Sudah terlalu lama fans MotoGP Indonesia menanti-nanti pergelaran balapan motor termegah di dunia tersebut mampir ke tanah air. Sudah 25 tahun sejak 28 September 1997 saat Rossi mengaspal di Sentul mengendarai Aprilia RS125 pada tahun keduanya membalap di ajang grand prix.
Memang ribuan fans Rossi bisa menyaksikan balapan secara langsung –dan jika beruntung bisa bertemu dengan Rossi– di Sepang, Malaysia. Tapi, menyaksikan balapan megah itu di negeri sendiri adalah kebanggaan.
Kini, mimpi tersebut musnah sudah. Sama seperti fans Rossi lainnya, Pangeran Arab Saudi Abdulaziz bin Abdullah Al Saud sebagai pemilik perusahaan minyak Aramco yang telah mengakuisisi seluruh lini bisnis VR46 dengan nilai fantastis Rp 2,5 triliun –asli bukan hoax– secara diam-diam telah merayu The Doctor untuk tetap membalap tahun depan.
Namun, rayuannya gagal. Rossi tahu, ini saat yang tepat untuk benar-benar berhenti. ’’Pada akhirnya, di semua olahraga, hasil akhir (balapan, Red) adalah yang terpenting. Aku yakin ini adalah keputusan yang tepat,’’ kata Rossi kukuh.
Bagaimana MotoGP tanpa Rossi? Apakah grand stand-grand stand di sirkuit tuan rumah MotoGP itu akan tetap disesaki manusia-manusia beratribut kuning? MotoGP akan kehilangan wajahnya.

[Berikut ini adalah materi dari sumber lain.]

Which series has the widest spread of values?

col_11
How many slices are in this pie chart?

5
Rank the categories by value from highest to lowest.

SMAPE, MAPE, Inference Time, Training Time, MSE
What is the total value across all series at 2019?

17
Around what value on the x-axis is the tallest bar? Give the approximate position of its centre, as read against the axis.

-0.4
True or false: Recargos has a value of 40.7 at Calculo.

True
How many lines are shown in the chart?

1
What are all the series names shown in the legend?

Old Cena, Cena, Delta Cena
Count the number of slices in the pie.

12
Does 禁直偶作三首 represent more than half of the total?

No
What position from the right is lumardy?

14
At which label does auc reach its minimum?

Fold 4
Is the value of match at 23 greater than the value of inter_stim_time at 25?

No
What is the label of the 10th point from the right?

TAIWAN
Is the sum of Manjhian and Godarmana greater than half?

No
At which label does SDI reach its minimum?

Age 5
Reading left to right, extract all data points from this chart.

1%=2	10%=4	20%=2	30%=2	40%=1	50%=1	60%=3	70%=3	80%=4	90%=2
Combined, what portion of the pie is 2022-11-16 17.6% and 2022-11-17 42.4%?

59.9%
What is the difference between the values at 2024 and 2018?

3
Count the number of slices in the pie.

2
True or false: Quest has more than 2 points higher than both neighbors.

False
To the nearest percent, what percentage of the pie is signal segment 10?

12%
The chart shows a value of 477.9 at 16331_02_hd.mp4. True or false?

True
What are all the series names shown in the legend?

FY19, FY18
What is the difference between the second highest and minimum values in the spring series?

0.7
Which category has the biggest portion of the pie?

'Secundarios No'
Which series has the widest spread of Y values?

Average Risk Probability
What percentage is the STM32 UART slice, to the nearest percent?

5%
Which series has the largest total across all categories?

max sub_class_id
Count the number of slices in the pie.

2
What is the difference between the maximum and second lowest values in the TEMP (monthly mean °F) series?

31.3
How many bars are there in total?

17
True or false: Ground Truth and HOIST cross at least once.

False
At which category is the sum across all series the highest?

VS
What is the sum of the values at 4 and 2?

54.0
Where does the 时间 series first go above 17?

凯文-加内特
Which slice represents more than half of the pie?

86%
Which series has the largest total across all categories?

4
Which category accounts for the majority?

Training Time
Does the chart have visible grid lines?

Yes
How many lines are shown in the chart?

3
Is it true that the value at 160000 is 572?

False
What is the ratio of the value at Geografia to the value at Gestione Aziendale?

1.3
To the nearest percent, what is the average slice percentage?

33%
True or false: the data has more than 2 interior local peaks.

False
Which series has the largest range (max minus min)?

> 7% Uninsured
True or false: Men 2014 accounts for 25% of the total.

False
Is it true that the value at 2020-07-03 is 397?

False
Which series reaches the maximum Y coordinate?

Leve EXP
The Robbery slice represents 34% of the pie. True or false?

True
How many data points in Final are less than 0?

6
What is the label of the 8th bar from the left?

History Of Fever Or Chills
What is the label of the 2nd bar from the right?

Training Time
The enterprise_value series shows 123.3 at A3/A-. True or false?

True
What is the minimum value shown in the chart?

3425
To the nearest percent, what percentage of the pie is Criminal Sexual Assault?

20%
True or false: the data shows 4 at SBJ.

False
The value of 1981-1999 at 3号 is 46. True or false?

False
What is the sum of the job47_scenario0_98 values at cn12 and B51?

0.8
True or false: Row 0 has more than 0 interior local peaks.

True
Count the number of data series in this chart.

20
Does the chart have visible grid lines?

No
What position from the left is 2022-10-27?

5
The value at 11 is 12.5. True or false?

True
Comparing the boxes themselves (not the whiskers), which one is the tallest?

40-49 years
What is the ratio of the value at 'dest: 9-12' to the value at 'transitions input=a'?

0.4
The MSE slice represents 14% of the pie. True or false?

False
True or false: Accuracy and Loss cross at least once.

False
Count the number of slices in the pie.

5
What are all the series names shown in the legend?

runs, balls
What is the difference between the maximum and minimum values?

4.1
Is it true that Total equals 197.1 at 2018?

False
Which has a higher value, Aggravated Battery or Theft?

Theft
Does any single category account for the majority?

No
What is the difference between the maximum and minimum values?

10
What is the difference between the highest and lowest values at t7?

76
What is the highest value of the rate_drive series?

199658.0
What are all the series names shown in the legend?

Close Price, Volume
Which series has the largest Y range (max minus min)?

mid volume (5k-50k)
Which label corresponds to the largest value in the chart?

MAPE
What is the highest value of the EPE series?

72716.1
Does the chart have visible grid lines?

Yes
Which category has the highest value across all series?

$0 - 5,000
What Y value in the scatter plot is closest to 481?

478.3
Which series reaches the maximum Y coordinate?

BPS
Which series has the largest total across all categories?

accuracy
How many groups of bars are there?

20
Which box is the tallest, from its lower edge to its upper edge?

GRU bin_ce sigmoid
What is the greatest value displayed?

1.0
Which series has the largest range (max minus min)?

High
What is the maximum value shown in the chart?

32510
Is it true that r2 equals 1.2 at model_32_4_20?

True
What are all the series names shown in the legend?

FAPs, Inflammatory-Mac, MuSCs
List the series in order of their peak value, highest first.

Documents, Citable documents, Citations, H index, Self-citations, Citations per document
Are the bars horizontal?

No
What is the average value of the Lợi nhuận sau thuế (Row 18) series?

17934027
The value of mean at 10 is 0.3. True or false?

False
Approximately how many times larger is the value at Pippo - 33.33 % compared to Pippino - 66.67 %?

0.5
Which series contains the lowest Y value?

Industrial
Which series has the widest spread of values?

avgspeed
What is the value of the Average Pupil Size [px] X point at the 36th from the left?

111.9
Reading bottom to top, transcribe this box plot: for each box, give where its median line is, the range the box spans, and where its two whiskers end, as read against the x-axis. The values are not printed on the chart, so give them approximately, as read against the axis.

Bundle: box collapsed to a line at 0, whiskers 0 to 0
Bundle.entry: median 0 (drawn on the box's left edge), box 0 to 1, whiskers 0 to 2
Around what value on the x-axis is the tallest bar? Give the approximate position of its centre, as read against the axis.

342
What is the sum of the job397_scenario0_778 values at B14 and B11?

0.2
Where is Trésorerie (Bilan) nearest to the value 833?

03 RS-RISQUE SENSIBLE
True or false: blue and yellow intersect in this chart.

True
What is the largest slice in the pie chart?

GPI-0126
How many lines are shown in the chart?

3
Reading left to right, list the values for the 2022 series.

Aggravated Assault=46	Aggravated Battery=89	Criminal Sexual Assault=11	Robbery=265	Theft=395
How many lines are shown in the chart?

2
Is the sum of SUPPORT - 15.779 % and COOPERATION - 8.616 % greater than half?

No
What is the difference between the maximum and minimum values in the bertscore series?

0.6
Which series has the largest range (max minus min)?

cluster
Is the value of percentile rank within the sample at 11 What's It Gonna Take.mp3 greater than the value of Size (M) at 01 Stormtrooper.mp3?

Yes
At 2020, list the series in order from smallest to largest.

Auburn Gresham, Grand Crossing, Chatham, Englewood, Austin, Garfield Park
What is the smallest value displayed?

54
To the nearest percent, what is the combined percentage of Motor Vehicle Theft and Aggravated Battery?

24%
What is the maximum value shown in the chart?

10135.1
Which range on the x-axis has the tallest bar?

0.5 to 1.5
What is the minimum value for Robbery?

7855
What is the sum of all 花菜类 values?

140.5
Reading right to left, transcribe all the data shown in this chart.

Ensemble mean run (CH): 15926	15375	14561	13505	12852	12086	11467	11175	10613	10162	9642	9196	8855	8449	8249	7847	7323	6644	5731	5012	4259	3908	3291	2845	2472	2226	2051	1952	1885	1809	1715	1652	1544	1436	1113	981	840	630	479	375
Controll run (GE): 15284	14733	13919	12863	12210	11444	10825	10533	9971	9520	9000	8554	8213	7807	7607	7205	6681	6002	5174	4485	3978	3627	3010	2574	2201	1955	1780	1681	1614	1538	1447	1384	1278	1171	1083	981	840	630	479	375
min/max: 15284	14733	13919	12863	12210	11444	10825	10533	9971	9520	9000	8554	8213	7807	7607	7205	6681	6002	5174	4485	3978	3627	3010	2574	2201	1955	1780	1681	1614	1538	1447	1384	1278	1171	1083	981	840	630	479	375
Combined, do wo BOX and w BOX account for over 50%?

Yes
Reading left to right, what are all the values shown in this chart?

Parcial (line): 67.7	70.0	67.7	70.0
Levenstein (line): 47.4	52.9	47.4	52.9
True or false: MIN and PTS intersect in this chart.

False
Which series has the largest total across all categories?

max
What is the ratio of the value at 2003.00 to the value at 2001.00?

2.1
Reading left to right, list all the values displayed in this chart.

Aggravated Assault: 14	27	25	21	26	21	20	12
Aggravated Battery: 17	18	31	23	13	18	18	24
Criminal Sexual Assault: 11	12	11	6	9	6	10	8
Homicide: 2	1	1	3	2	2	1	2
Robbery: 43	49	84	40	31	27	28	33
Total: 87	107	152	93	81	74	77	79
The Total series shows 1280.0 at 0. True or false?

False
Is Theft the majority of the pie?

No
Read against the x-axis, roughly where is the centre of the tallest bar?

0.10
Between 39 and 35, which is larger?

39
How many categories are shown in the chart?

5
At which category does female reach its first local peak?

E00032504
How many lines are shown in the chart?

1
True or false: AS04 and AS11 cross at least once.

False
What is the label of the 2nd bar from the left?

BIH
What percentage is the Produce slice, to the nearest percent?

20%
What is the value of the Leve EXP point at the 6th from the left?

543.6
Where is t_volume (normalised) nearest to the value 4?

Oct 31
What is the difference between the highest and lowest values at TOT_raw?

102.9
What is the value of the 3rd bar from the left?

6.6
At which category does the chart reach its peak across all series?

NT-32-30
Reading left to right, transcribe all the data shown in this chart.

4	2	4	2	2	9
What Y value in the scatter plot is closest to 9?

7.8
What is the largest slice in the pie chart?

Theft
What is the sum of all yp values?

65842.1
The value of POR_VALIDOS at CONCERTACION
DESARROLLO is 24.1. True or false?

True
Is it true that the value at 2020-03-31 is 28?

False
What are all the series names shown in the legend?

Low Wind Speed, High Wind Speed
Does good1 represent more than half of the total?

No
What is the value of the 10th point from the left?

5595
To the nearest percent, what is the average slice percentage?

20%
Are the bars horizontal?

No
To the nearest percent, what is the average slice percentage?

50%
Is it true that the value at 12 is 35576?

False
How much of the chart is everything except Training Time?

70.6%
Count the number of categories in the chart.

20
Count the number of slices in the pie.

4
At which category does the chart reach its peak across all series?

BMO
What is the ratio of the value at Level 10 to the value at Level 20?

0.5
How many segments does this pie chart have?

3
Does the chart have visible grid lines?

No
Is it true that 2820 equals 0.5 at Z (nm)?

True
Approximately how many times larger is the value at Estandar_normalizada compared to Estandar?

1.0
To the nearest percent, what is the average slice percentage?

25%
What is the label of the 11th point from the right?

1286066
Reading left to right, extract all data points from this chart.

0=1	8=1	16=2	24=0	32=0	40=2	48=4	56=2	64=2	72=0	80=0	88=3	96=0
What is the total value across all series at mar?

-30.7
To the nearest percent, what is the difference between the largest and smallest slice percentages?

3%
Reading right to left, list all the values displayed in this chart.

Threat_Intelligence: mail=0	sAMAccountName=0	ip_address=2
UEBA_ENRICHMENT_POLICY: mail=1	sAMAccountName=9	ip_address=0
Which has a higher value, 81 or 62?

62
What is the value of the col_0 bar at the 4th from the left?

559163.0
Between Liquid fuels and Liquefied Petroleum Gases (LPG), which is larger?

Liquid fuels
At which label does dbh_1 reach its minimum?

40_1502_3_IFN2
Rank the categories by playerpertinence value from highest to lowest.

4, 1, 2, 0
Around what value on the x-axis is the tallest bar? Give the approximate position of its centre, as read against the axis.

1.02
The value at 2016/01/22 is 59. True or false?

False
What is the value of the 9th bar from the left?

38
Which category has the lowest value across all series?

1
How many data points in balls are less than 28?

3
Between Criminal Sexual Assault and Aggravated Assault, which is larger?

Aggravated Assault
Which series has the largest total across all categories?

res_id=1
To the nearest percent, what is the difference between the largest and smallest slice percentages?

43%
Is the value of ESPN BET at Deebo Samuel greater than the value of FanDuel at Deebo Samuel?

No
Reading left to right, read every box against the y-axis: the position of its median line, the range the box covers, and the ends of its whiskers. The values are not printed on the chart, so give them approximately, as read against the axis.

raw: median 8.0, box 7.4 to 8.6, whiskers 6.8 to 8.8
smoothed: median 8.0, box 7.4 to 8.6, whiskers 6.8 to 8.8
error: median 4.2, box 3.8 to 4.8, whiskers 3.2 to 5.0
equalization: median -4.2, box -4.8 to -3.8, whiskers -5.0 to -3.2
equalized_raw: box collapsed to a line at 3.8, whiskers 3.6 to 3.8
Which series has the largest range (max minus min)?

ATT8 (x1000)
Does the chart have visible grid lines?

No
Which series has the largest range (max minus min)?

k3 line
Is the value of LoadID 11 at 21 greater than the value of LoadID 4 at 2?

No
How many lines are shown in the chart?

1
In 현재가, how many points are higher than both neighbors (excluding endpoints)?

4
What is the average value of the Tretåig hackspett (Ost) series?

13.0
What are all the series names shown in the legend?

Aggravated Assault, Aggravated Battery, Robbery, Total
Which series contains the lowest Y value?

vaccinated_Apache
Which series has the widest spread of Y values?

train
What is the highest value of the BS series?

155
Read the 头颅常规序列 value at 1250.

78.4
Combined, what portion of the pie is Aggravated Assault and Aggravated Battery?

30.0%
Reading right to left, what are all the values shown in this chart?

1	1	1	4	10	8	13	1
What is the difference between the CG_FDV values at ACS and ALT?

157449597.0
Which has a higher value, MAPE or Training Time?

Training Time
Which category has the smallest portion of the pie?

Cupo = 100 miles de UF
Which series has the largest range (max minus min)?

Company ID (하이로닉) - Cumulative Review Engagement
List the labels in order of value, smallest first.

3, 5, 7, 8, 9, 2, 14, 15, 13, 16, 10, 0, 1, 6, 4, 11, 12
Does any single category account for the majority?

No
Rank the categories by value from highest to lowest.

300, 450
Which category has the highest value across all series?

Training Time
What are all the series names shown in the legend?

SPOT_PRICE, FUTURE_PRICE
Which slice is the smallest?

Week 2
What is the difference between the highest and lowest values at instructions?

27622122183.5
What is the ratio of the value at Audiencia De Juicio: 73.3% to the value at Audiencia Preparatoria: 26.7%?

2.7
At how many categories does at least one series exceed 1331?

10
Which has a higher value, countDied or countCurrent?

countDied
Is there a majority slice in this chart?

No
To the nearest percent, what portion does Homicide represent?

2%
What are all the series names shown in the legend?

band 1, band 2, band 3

Kehilangan seorang legenda hidup yang selama nyaris tiga dasawarsa turut membesarkan bisnis olahraga tersebut. MotoGP adalah Rossi. Rossi adalah MotoGP. Betapa pun akan ada banyak orang yang berdebat panjang soal itu.
Sudah jamak terdengar ucapan dari teman-teman atau orang-orang di sekitar kita: ”Aku pulang dulu ya mau nonton Rossi.” Atau pertanyaan di warung kopi di sebuah pagi pada Senin. ”Semalam nonton Rossi, nggak?”
Ucapan-ucapan demikian itu tidak berarti orang-orang tersebut awam tentang nama balapan MotoGP. Tapi begitulah kenyatannya.
Balapan motor dunia selalu identik dengan Rossi. ’’Ketika kita bertemu seseorang di sudut dunia ini dan dia tak mengenal ajang balapan motor itu, sebut saja nama Valentino Rossi dan dia akan paham,’’ ucap rider Pramac Ducati Johann Zarco pada jumpa pers jelang GP Styria.
MotoGP jelas kehilangan sosok legendaris yang selama 26 tahun terakhir mampu menarik bapak-bapak, emak-emak, bahkan sampai anak-anak seperti Daddy untuk datang ke sirkuit untuk menyaksikan balapan. Sebuah lubang besar akan ditinggalkan setelah Rossi benar-benar finis di balapan terakhir musim ini di Valencia.
”Akan sangat sulit untuk mengulangi sejarah Valentino Rossi di masa yang akan datang,’’ kata juara bertahan MotoGP Joan Mir.
Ya, sesulit fans Indonesia yang bermimpi MotoGP kembali ke tanah air seperti 25 tahun lalu.